Directions for this task: Word for word, repeat every entry that appears below.

Data to process:
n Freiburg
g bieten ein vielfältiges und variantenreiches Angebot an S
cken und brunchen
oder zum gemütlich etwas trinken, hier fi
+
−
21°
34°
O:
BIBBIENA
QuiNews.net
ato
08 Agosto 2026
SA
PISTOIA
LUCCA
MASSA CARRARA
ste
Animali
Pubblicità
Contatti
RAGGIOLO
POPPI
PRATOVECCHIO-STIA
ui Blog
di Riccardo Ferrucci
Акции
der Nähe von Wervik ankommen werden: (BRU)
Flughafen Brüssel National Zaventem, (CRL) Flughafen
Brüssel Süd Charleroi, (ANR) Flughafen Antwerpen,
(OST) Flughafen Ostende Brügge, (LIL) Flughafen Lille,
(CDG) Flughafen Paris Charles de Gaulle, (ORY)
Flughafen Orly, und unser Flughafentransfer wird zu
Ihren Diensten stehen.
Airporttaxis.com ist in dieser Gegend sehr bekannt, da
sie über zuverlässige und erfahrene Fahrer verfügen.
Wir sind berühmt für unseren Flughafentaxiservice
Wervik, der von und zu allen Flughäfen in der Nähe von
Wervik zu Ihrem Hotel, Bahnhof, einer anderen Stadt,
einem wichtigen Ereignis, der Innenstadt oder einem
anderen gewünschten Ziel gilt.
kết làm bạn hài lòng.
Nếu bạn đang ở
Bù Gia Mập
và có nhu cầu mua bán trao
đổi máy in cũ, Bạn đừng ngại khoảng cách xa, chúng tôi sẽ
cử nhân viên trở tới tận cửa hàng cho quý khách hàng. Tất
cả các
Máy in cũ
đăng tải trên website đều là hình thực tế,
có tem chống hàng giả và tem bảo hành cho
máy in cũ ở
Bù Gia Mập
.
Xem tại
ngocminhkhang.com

Response for this exercise:
n Freiburg
g bieten ein vielfältiges und variantenreiches Angebot an S
cken und brunchen
oder zum gemütlich etwas trinken, hier fi
+
−
21°
34°
O:
BIBBIENA
QuiNews.net
ato
08 Agosto 2026
SA
PISTOIA
LUCCA
MASSA CARRARA
ste
Animali
Pubblicità
Contatti
RAGGIOLO
POPPI
PRATOVECCHIO-STIA
ui Blog
di Riccardo Ferrucci
Акции
der Nähe von Wervik ankommen werden: (BRU)
Flughafen Brüssel National Zaventem, (CRL) Flughafen
Brüssel Süd Charleroi, (ANR) Flughafen Antwerpen,
(OST) Flughafen Ostende Brügge, (LIL) Flughafen Lille,
(CDG) Flughafen Paris Charles de Gaulle, (ORY)
Flughafen Orly, und unser Flughafentransfer wird zu
Ihren Diensten stehen.
Airporttaxis.com ist in dieser Gegend sehr bekannt, da
sie über zuverlässige und erfahrene Fahrer verfügen.
Wir sind berühmt für unseren Flughafentaxiservice
Wervik, der von und zu allen Flughäfen in der Nähe von
Wervik zu Ihrem Hotel, Bahnhof, einer anderen Stadt,
einem wichtigen Ereignis, der Innenstadt oder einem
anderen gewünschten Ziel gilt.
kết làm bạn hài lòng.
Nếu bạn đang ở
Bù Gia Mập
và có nhu cầu mua bán trao
đổi máy in cũ, Bạn đừng ngại khoảng cách xa, chúng tôi sẽ
cử nhân viên trở tới tận cửa hàng cho quý khách hàng. Tất
cả các
Máy in cũ
đăng tải trên website đều là hình thực tế,
có tem chống hàng giả và tem bảo hành cho
máy in cũ ở
Bù Gia Mập
.
Xem tại
ngocminhkhang.com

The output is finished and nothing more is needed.